Opinión. Miercoles, 14 de Mayo, 2025

Durante años, él la imaginó como se imagina lo que nunca se ha tenido: con una mezcla de fe y delirio. La veía a lo lejos, como se ve La capital de la diplomacia desde el otro lado del lago, con sus jardines impecables, su silencio ordenado, su elegancia tan perfecta que dolía. Así era ella: inalcanzable, rodeada de leyes invisibles y misterios que no se explicaban, pero se sentían.

La llamaba, en su soledad, la ciudad prohibida. No por maldad, sino porque todo en ella parecía diseñado para no ser tocado.

Tres semanas atrás, por un accidente afortunado de la vida o una conspiración de los dioses menores, él consiguió una visa efímera, como los permisos que se conceden a los forasteros para ver desde lejos lo que nunca podrán poseer. Viajó hasta aquel país solo para tenerla cerca una hora, apenas una hora alrededor de su luz. No más.

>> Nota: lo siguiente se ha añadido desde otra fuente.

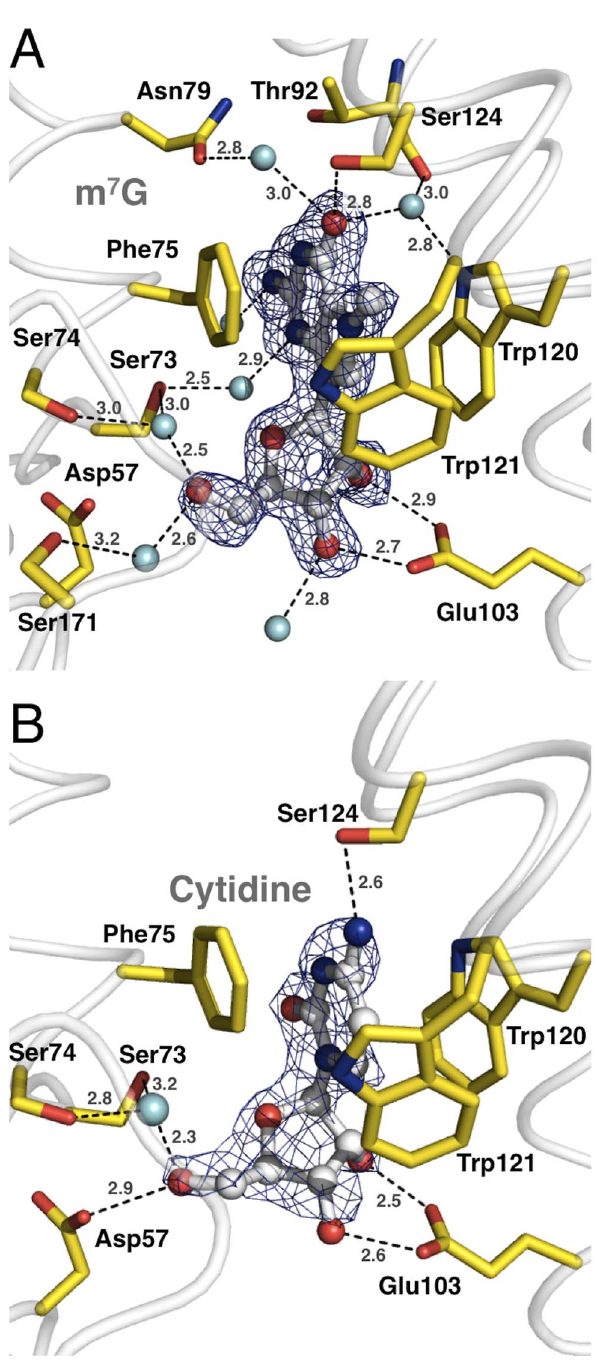
Figure 4. Detail view on the substrate-binding pocket of Dm cN- IIIB. (A) The co-crystallized reaction product 7-methylguanosine is shown in ball-and-stick mode (carbon in grey, nitrogen in blue, oxygen in red) and is defined by an mF o – DF c omit-electron density map (blue mesh) contoured at a sigma level of 3.0. m 7 G is stacked in a coplanar but off-centered fashion by Phe75 and Trp120 (colors as in Figure 3 ). Trp121 packs by T-shaped edge-to-face stacking against the bound product and binding is additionally supported by numerous direct or water-mediated hydrogen bonds (dashed lines with distances) to various protein residues of Dm cN-IIIB. (B) Binding of the reaction product cytidine by Dm cN-IIIB. In contrast to m 7 G, the nucleobase moiety of cytidine makes only a hydrogen bond to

La experiencia lo trastornó. Verla tan cerca  casi al alcance del alma  lo hizo perder la cabeza. Se sintió como un contrabandista del amor, cruzando límites que no debía, caminando torpemente en la periferia de su presencia. Temía que alguien lo descubriera, que una fuerza divina o humana lo detuviera por acercarse más de lo permitido. Pero nadie lo detuvo. Nadie lo juzgó. Ella, como La ciudad de la paz, se dejó mirar, se dejó respirar  pero sin penetrar en ella..

Cuando estuvo a punto de avanzar hacia su centro, ese centro donde habita el alma y la ternura secreta de una mujer,  lo paralizó el miedo. No el miedo a la cárcel ni al castigo, sino el miedo a arruinar lo perfecto, a ser indigno de su belleza. Supo, como lo saben los hombres marcados por la edad y el arrepentimiento, que algunas ciudades solo pueden soñarse, no vivirse.

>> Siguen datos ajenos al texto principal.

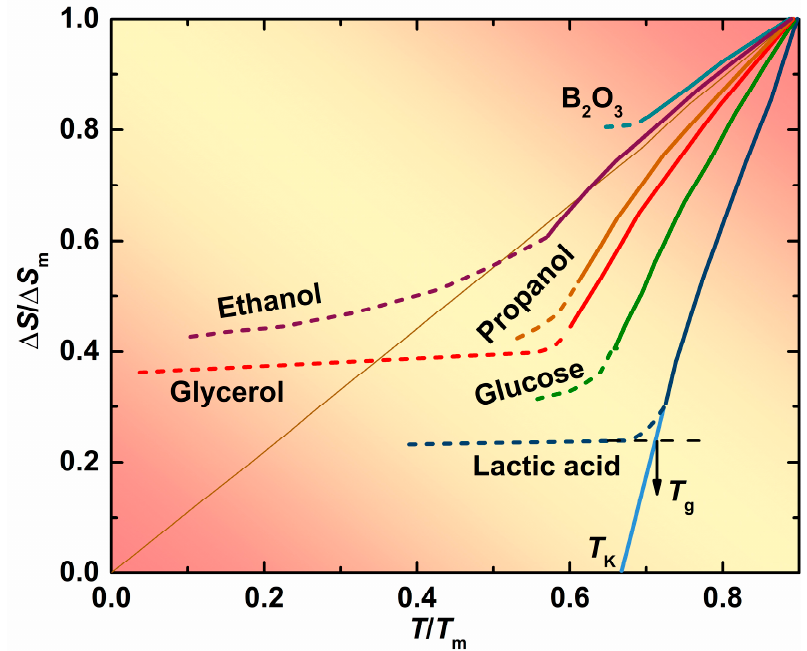
Figure 1. Temperature dependence of the difference in entropy between various supercooled liquids and their crystalline phases. ∆ S m and T m are the melt entropy and the melting temperature, respectively. (Adapted from Ref. [5,7]).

Ahora, con la visa vencida, con el pasaporte sellado por la nostalgia, vive condenado no por haberla rozado, sino por no haber entrado. Porque al final no fue la ley lo que lo detuvo, sino su propia cobardía.

Llora, pero no por ella. Llora por él. Por no haberse atrevido. Por no haber abierto la puerta de la pasión  sabiendo que quizá lo habrían echado o apaleado, pero también quizá lo habrían dejado entrar.

Y es que, al final de la vida, uno no se arrepiente de las veces que fue rechazado ni de los pecados cometidos,  sino de las veces que no se atrevió a cruzar la frontera del deseo. Ella su ciudad prohibida, sigue allá, intacta, como La ciudad de los lagos y la elegancia que en el viejo continente  se ve perfecta, lejana, inviolable. Y él, sin visa, sin regreso, sin consuelo, la recorre cada noche en sus recuerdos, como un turista de lo imposible.

Un turista imposible, esqueleto errante de un deseo no consumado, sobrevive a la distancia en una ciudad distinta: un paraje macabro y envenenado, donde el aire mismo es una letanía de podredumbre. Allí, las calles se ahogan en un caos pestilente, infestadas por cajas hediondas que vomitan desorden y ruina; reductores que no aminoran el paso, sino que lo siembran de sangre y muerte; y contenedores fétidos que, como tumbas abiertas, exhalan plagas invisibles y enfermedades antiguas. Esa ciudad ya no símbolo de esperanza, sino ruina viviente yace gobernada por un tirano impío, un simulacro de hombre que, cubierto con los harapos de la devoción, se burla de los vivos y ultraja a los muertos. Rinde culto a la sombra, y bajo su manto corrompe y blasfema… diciendo, sin temblor en los labios, que gobierna  en nombre de Dios.